*** Opening of INFORMATION PROVIDED ***

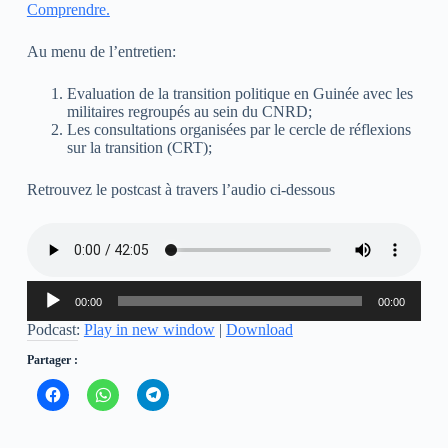
Comprendre.
Au menu de l’entretien:
Evaluation de la transition politique en Guinée avec les
militaires regroupés au sein du CNRD;
Les consultations organisées par le cercle de réflexions
sur la transition (CRT);
Retrouvez le postcast à travers l’audio ci-dessous
Lecteur
00:00
00:00
audio
Podcast:
Play in new window
|
Download
Partager :
C
C
C
l
l
l
i
i
i
q
q
q
u
u
u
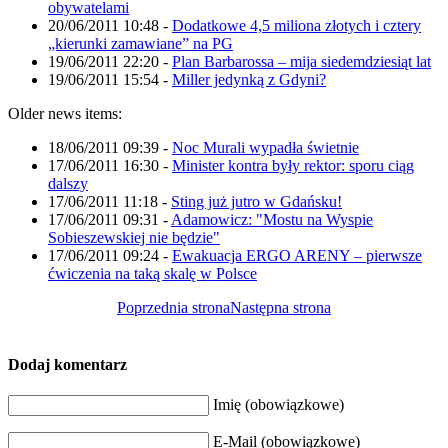
obywatelami
20/06/2011 10:48
-
Dodatkowe 4,5 miliona złotych i cztery
„kierunki zamawiane” na PG
19/06/2011 22:20
-
Plan Barbarossa – mija siedemdziesiąt lat
19/06/2011 15:54
-
Miller jedynką z Gdyni?
Older news items:
18/06/2011 09:39
-
Noc Murali wypadła świetnie
17/06/2011 16:30
-
Minister kontra były rektor: sporu ciąg
dalszy
17/06/2011 11:18
-
Sting już jutro w Gdańsku!
17/06/2011 09:31
-
Adamowicz: "Mostu na Wyspie
Sobieszewskiej nie będzie"
17/06/2011 09:24
-
Ewakuacja ERGO ARENY – pierwsze
ćwiczenia na taką skalę w Polsce
Poprzednia strona
Następna strona
Dodaj komentarz
Imię (obowiązkowe)
E-Mail (obowiązkowe)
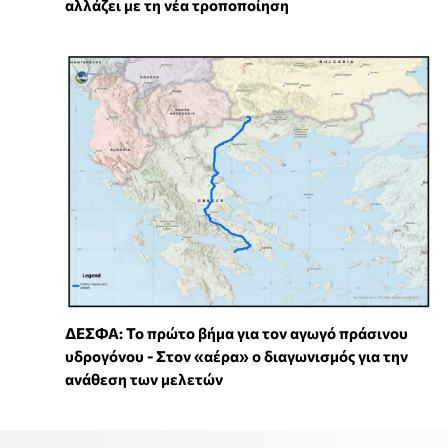
αλλάζει με τη νέα τροποποίηση
ΔΕΣΦΑ: Το πρώτο βήμα για τον αγωγό πράσινου
υδρογόνου - Στον «αέρα» ο διαγωνισμός για την
ανάθεση των μελετών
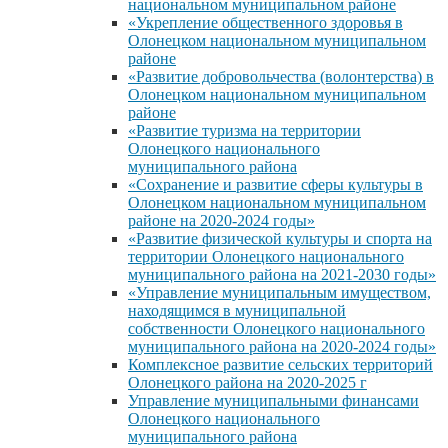
национальном муниципальном районе
«Укрепление общественного здоровья в
Олонецком национальном муниципальном
районе
«Развитие добровольчества (волонтерства) в
Олонецком национальном муниципальном
районе
«Развитие туризма на территории
Олонецкого национального
муниципального района
«Сохранение и развитие сферы культуры в
Олонецком национальном муниципальном
районе на 2020-2024 годы»
«Развитие физической культуры и спорта на
территории Олонецкого национального
муниципального района на 2021-2030 годы»
«Управление муниципальным имуществом,
находящимся в муниципальной
собственности Олонецкого национального
муниципального района на 2020-2024 годы»
Комплексное развитие сельских территорий
Олонецкого района на 2020-2025 г
Управление муниципальными финансами
Олонецкого национального
муниципального района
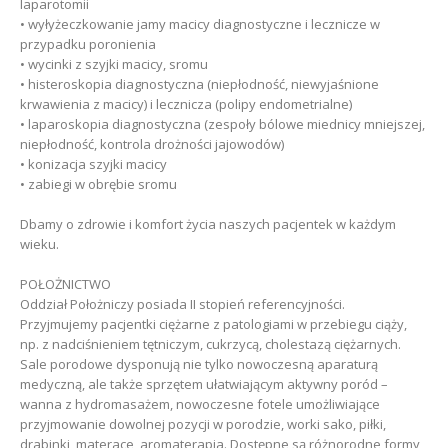
laparotomii
• wyłyżeczkowanie jamy macicy diagnostyczne i lecznicze w
przypadku poronienia
• wycinki z szyjki macicy, sromu
• histeroskopia diagnostyczna (niepłodność, niewyjaśnione
krwawienia z macicy) i lecznicza (polipy endometrialne)
• laparoskopia diagnostyczna (zespoły bólowe miednicy mniejszej,
niepłodność, kontrola drożności jajowodów)
• konizacja szyjki macicy
• zabiegi w obrębie sromu
Dbamy o zdrowie i komfort życia naszych pacjentek w każdym
wieku.
POŁOŻNICTWO
Oddział Położniczy posiada II stopień referencyjności.
Przyjmujemy pacjentki ciężarne z patologiami w przebiegu ciąży,
np. z nadciśnieniem tętniczym, cukrzycą, cholestazą ciężarnych.
Sale porodowe dysponują nie tylko nowoczesną aparaturą
medyczną, ale także sprzętem ułatwiającym aktywny poród –
wanna z hydromasażem, nowoczesne fotele umożliwiające
przyjmowanie dowolnej pozycji w porodzie, worki sako, piłki,
drabinki, materace, aromaterapia. Dostępne są różnorodne formy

*** Close of INFORMATION PROVIDED ***

_JOB ITEM:_ Return every line in the listing that contains the word "obowiązkowe".

_WRITTEN ANSWER:_
Imię (obowiązkowe)
E-Mail (obowiązkowe)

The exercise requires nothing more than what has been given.